The success of your business depends on the people you employ. Offering a long-term incentive plan is a great way to motivate staff and increase their morale. It also shows that you're aware of their hard work and that you want to reward it properly.
A long-term incentive program (LTIP) typically covers more than one year. It provides leveraged rewards for executives based on their performance and results over a two-to-five-year period. Think of it as a way to stimulate and retain talent.
Long-Term Incentive Plan
Hiring employees can be expensive. In fact, retaining talent is more cost-effective than recruiting and training new hires. Replacing an employee can cost six-to-nine times their monthly salary. For a business executive earning $70,000 a year, that's $35,000 to $52,500 in recruiting and training expenses.
Considering these facts, it's in your best interest to retain talent and boost your team's morale. One way to do that is to offer long-term incentive compensation. This may include restricted stock, performance shares and even cash awards.
A long-term incentive program allows you to reward executives for achieving the company's strategic objectives. It will also make your employees feel valued, leading to greater motivation and satisfaction. Money isn't always the answer. By offering performance shares and stock options, you have a better chance of retaining talent and reducing employee turnover.
There are different types of long-term incentive compensation, and each has its perks. Choosing one over another depends on your goals, business size, organizational value and other factors.
Executives who achieve certain objectives over a multi-year period are typically rewarded with performance shares. For example, you may offer this type of LTIP to your employees for attaining certain earnings-per-share targets.
This kind of long-term incentive plan usually has minimum and maximum payout levels. A company may decide to offer performance shares only when its stock reaches a certain value on the market. The number of shares will depend on each employee's performance.
Companies can reward their managers and executives by giving them the right to purchase shares at a predetermined price every five-to-10 years. In this case, there is no cash outflow for your business, which helps reduce expenses. The drawback of giving away stock options is that it will dilute the corporate earnings per share.
The idea behind this long-term incentive program is to align incentives between a company's shareholders and employees. Think of it as a way to motivate your best people to stay with the company for as long as possible. As the stock price goes up, so does the profit for shareholders. This option is popular among startups and large companies alike.
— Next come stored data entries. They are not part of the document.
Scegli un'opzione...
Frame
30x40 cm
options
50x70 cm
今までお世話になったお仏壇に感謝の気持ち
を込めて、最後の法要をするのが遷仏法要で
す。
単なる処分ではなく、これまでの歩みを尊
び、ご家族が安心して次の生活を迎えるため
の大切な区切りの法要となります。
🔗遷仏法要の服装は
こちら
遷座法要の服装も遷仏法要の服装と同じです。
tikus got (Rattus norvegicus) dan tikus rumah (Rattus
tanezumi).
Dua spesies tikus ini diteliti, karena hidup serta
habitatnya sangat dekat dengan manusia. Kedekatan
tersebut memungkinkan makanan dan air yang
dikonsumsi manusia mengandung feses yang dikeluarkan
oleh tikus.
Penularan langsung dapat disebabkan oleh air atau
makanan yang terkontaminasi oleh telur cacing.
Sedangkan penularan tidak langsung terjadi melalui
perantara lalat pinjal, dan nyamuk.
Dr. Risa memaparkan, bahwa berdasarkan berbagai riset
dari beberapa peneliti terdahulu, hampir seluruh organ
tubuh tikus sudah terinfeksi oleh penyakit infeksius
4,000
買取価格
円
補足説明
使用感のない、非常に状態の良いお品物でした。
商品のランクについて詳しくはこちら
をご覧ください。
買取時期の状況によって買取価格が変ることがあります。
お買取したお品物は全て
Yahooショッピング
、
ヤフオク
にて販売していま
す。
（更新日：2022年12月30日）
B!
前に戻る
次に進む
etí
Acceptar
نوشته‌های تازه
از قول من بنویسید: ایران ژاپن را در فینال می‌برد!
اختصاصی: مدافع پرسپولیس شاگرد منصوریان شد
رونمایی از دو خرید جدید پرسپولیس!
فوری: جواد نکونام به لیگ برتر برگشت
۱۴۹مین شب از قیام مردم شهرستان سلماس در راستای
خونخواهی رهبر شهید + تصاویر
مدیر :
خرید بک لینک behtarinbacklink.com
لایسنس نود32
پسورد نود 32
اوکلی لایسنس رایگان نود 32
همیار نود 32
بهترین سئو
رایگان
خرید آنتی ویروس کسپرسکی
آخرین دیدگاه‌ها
Another way to reward and retain your employees is to offer restricted stock. You will be offering stock shares under certain conditions, such as after achieving a specific performance target or upon working for your company for a particular length of time. Furthermore, you can set limits on share sales or transfers.
Your company's long-term incentive plan may also include cash awards. This option is popular among private companies and doesn't require the existence of shares. Most organizations offer cash awards upon achievement of certain performance objectives over a three-year period.
There are many other types of long-term incentive compensation available. Extra vacation days, paid sabbaticals, stock appreciation rights and phantom stocks are just a few examples. Assess your options so you can choose one that works best for your organization. Consider your company's culture, size and performance as well as your employers' needs.